┌──

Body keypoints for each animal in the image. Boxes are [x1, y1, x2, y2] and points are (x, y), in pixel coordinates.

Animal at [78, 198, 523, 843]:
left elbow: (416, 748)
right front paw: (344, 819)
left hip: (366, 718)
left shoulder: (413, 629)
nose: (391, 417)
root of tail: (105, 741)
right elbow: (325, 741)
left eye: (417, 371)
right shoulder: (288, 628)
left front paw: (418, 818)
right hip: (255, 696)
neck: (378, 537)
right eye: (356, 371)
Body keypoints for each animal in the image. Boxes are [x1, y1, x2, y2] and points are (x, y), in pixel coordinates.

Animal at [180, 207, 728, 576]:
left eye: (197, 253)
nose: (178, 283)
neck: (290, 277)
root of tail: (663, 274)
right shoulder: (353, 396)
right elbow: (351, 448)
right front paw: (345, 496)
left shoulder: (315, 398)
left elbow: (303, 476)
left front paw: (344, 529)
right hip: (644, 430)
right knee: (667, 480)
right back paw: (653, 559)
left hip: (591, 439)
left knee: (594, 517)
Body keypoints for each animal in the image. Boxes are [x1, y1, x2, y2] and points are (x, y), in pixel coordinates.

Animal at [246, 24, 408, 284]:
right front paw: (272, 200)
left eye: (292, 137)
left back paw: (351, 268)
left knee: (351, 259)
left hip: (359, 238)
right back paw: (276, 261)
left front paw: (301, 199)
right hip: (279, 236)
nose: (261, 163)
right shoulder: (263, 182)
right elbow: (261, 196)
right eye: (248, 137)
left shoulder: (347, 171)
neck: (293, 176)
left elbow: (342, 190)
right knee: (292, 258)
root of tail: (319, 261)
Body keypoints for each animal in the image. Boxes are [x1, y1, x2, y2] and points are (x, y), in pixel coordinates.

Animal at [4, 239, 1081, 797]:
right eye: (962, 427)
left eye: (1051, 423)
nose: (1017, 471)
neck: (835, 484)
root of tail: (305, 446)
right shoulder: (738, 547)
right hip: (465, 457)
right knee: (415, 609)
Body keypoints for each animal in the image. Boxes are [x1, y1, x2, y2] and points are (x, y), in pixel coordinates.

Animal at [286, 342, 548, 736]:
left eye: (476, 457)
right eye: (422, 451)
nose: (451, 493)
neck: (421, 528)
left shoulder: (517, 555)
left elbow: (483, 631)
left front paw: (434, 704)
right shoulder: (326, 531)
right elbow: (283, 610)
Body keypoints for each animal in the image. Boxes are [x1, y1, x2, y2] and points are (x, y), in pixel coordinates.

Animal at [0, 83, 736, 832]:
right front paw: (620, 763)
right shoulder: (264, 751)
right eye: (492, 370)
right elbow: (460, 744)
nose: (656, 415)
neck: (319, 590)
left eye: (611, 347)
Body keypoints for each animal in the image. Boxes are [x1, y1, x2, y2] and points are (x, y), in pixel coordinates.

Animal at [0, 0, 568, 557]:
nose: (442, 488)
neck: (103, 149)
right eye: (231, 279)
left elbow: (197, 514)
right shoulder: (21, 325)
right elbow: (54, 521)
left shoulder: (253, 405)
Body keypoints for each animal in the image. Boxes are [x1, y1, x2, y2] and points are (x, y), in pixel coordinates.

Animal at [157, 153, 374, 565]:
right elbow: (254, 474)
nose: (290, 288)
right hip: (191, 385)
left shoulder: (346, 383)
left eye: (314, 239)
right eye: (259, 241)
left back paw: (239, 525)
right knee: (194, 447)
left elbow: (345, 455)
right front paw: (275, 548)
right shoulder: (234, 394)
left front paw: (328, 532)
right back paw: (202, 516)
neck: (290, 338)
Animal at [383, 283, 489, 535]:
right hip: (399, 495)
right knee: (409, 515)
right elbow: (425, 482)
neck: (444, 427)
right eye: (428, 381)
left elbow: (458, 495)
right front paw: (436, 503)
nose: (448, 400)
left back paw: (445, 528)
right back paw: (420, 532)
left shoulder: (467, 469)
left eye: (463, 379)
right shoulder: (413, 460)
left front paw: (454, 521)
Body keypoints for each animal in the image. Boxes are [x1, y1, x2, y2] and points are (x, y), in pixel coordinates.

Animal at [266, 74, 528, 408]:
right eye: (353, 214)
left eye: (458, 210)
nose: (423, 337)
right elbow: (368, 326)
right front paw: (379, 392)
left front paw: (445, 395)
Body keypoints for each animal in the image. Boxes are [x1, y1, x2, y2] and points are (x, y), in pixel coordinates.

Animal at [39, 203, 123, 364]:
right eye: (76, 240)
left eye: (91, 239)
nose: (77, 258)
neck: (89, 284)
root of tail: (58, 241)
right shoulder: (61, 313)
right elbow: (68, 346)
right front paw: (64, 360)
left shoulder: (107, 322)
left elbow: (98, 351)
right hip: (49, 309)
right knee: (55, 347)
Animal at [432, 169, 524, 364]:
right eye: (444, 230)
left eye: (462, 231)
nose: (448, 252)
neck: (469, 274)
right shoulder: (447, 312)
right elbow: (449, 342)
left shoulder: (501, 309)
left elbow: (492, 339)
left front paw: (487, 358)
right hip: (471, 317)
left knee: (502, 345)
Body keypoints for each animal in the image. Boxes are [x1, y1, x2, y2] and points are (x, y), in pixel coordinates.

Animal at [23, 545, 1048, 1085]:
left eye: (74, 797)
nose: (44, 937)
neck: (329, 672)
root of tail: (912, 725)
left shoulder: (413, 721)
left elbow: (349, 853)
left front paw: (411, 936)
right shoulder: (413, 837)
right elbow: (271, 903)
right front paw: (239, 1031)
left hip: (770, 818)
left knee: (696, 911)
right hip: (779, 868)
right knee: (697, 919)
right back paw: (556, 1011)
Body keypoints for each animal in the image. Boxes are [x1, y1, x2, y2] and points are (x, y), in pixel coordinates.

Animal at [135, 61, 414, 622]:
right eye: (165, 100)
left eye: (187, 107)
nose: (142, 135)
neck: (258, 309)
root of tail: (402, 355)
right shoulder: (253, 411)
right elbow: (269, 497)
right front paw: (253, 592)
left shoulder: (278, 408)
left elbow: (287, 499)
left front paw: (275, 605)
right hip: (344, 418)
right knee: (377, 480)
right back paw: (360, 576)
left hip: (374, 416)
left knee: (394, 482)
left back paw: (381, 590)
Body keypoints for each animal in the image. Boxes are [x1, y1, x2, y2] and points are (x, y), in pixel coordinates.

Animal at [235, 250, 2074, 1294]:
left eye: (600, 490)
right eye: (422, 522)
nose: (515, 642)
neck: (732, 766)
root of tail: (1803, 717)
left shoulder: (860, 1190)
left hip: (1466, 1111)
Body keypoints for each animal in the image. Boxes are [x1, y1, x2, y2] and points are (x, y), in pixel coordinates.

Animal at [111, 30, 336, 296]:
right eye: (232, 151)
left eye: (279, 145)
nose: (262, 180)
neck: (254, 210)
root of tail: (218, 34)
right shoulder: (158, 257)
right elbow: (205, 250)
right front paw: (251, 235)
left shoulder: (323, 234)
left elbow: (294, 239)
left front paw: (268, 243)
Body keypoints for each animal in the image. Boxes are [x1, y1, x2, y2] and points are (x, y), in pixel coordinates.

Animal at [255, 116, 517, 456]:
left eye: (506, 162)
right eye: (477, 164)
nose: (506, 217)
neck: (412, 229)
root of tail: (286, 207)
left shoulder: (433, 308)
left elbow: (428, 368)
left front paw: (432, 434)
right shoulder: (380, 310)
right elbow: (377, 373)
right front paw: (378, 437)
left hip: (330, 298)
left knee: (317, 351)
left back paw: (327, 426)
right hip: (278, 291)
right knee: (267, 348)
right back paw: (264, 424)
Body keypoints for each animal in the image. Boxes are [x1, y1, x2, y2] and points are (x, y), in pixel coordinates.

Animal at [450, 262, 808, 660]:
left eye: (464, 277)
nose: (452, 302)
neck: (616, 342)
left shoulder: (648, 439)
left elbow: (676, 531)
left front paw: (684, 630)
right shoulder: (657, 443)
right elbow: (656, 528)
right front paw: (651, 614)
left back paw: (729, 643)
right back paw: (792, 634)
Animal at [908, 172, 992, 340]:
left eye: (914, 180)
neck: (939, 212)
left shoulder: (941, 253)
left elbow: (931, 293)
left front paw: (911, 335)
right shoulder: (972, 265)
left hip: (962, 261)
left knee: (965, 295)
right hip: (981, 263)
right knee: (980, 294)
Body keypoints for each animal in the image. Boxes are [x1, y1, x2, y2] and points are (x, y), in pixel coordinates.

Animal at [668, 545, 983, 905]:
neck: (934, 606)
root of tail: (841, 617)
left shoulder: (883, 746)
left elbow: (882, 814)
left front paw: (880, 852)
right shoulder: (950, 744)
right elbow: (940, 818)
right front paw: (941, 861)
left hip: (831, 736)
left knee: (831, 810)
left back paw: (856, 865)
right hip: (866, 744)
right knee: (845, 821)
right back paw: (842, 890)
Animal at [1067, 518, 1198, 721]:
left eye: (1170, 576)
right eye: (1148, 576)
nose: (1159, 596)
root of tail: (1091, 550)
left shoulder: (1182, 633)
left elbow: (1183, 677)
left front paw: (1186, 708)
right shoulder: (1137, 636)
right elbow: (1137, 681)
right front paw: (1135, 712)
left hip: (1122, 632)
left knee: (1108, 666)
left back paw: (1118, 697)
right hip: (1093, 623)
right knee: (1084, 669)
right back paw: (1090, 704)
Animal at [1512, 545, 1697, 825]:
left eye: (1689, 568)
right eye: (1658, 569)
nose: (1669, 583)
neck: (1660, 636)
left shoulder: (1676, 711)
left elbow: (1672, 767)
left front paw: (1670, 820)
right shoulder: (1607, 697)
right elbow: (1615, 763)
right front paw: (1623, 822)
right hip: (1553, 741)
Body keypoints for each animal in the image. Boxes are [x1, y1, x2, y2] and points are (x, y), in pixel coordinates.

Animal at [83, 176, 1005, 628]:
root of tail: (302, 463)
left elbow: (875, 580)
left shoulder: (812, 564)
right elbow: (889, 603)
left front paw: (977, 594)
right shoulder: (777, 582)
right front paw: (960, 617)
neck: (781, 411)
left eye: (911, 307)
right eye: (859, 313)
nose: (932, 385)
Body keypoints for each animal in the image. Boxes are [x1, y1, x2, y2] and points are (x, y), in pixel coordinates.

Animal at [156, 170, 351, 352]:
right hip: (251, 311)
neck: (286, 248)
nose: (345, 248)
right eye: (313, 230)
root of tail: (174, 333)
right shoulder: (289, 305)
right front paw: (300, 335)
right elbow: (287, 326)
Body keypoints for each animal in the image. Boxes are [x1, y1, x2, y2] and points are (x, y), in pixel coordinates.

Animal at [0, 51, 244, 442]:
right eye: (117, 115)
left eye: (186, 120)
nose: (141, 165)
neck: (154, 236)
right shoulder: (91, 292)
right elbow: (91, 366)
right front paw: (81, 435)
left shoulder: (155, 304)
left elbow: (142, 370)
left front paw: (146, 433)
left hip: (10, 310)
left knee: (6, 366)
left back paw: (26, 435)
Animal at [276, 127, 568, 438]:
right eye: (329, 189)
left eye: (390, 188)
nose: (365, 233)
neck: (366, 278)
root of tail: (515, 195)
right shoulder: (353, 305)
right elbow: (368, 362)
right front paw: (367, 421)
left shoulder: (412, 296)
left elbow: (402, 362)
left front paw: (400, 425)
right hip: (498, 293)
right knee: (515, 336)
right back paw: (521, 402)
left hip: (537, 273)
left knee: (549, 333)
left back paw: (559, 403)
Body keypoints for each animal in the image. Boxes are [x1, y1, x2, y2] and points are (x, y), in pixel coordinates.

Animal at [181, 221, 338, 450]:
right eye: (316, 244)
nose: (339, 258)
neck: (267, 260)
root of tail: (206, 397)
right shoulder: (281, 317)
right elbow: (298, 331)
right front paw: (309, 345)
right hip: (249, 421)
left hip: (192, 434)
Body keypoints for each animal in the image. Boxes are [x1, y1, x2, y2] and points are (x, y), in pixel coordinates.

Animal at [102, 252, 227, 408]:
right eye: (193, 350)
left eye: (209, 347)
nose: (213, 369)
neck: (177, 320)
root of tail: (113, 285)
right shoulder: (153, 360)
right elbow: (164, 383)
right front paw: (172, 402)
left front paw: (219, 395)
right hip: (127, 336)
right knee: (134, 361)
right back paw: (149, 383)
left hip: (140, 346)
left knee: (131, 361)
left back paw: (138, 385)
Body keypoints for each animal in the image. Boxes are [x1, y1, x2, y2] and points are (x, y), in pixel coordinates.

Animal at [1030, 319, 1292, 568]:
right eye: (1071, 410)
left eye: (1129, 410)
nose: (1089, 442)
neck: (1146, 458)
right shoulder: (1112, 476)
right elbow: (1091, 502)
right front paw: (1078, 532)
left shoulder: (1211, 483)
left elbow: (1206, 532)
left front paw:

└──

Exercise: Out of the data above, set down the lines from the one with "neck: (154, 236)" to the one with "right elbow: (298, 331)", both included, exactly as written and with no additions.

Response area:
neck: (154, 236)
right shoulder: (91, 292)
right elbow: (91, 366)
right front paw: (81, 435)
left shoulder: (155, 304)
left elbow: (142, 370)
left front paw: (146, 433)
left hip: (10, 310)
left knee: (6, 366)
left back paw: (26, 435)
Animal at [276, 127, 568, 438]:
right eye: (329, 189)
left eye: (390, 188)
nose: (365, 233)
neck: (366, 278)
root of tail: (515, 195)
right shoulder: (353, 305)
right elbow: (368, 362)
right front paw: (367, 421)
left shoulder: (412, 296)
left elbow: (402, 362)
left front paw: (400, 425)
right hip: (498, 293)
right knee: (515, 336)
right back paw: (521, 402)
left hip: (537, 273)
left knee: (549, 333)
left back paw: (559, 403)
Body keypoints for each animal in the image. Boxes are [x1, y1, x2, y2] and points are (x, y), in pixel coordinates.

Animal at [181, 221, 338, 450]:
right eye: (316, 244)
nose: (339, 258)
neck: (267, 260)
root of tail: (206, 397)
right shoulder: (281, 317)
right elbow: (298, 331)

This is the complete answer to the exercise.